- DIRECTIONS -
From the passage on arts education below, write out word for word the portion starting with "While there have" and going on through "to arts education.".

While there have been no cutbacks in arts programs at such schools as Como Park High in St. Paul, teachers there have felt the impact of NCLB. Carole Whitney, Como Park High's choral director, says the parents of today's high school students have little in common with their kids when it comes to arts education.
"I have lots of parents say, 'Oh gee, I was in both choir and band when I was in high school, why can't they do that?'" Whitney answers their question: "Because the requirements are just too great."
Whitney says today students have time for either an art or language class but never both. The biggest change she's noticed since NCLB went into effect is the students' lack of preparedness for high school-level music classes. Many have had no prior school experience reading music.
"They should have seen notation before, this shouldn't be a complete surprise," Whitney says. "Maybe they're not good at it, but many of them have not had any exposure whatsoever."
Federal education officials have been hearing these complaints for several years now. The Department of Education's Doug Herbert says there's good reason for No Child Left Behind to maintain its current emphasis on reading.
"A lot of doing the arts successfully, in terms of the standards Minnesota and other places would expect, requires them to read," he says.

- INPUT DATA -
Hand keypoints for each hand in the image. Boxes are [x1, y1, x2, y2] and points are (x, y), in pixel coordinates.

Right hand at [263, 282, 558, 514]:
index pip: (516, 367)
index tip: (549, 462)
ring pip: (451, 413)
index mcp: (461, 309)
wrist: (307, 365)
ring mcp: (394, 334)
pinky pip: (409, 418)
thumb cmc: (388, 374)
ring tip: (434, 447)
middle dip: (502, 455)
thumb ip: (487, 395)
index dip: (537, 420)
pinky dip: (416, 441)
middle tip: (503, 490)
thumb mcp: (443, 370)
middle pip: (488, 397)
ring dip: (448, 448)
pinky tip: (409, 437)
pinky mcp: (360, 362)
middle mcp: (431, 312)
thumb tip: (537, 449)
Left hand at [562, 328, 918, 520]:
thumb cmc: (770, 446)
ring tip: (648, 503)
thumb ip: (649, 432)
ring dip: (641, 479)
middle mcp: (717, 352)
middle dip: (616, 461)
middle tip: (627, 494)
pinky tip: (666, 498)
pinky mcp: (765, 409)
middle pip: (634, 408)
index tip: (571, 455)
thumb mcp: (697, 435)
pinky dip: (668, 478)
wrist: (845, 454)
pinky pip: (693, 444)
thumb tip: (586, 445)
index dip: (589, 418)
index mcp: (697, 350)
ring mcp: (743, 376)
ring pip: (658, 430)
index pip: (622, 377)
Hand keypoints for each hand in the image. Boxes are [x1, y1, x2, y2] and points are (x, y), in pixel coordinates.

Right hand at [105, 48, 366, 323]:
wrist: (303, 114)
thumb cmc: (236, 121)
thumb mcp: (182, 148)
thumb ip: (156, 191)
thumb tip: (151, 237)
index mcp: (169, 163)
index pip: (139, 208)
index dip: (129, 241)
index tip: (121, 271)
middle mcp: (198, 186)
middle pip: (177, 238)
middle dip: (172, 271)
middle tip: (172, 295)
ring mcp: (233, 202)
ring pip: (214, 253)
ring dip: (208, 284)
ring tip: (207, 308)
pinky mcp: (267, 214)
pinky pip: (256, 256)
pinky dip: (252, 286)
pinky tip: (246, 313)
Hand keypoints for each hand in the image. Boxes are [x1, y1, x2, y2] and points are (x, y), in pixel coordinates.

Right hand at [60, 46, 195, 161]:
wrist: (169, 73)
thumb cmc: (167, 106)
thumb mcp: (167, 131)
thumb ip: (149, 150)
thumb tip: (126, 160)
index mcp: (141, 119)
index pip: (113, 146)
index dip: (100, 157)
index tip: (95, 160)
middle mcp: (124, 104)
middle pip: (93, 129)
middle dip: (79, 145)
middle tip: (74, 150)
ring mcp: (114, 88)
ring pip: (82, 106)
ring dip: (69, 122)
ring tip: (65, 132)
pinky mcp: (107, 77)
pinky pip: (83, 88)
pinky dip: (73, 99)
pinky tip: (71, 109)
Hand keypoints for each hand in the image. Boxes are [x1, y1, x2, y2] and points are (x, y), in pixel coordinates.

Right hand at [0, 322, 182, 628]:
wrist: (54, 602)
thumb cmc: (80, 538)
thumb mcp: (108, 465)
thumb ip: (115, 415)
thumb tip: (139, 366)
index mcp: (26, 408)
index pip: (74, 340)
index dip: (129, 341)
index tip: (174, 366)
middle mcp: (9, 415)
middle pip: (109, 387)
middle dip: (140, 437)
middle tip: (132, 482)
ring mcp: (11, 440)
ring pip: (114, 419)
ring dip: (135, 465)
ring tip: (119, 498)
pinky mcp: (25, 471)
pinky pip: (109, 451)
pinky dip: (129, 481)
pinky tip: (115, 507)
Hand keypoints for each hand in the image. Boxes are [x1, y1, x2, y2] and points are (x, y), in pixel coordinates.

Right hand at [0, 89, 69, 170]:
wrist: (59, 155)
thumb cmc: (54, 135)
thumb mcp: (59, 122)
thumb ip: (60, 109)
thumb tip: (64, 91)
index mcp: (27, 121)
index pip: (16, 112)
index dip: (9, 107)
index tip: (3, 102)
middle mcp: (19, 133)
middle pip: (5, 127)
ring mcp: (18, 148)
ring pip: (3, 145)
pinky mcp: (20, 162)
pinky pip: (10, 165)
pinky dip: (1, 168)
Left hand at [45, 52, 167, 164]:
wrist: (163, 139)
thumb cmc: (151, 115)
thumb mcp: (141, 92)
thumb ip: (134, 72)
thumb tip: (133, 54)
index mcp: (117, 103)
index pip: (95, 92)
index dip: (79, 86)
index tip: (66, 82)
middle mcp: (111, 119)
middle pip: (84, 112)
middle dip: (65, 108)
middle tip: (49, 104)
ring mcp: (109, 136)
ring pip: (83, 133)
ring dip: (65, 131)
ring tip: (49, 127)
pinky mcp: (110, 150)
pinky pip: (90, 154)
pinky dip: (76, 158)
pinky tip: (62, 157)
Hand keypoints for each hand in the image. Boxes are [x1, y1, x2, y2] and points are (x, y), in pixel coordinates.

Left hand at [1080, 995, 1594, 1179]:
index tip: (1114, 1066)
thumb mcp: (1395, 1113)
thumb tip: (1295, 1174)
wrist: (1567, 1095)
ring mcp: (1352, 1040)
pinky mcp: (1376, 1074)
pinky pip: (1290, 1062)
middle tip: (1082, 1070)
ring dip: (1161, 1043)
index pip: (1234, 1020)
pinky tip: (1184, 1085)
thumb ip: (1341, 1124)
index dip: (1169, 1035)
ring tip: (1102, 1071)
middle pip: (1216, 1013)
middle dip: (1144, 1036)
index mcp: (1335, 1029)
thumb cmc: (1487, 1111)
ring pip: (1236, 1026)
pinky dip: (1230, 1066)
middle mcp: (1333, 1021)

- ANSWER TO THE EXERCISE -
While there have been no cutbacks in arts programs at such schools as Como Park High in St. Paul, teachers there have felt the impact of NCLB. Carole Whitney, Como Park High's choral director, says the parents of today's high school students have little in common with their kids when it comes to arts education.